**Exercise requirements**
Extract every line in the entries below that contains the string "azim", and list those lines.

**Records shown**
* BEGIN *

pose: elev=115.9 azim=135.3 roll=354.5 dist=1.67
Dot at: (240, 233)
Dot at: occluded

* END *
* BEGIN *

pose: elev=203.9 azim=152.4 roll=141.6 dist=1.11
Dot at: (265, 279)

* END *

**Full solution**
pose: elev=115.9 azim=135.3 roll=354.5 dist=1.67
pose: elev=203.9 azim=152.4 roll=141.6 dist=1.11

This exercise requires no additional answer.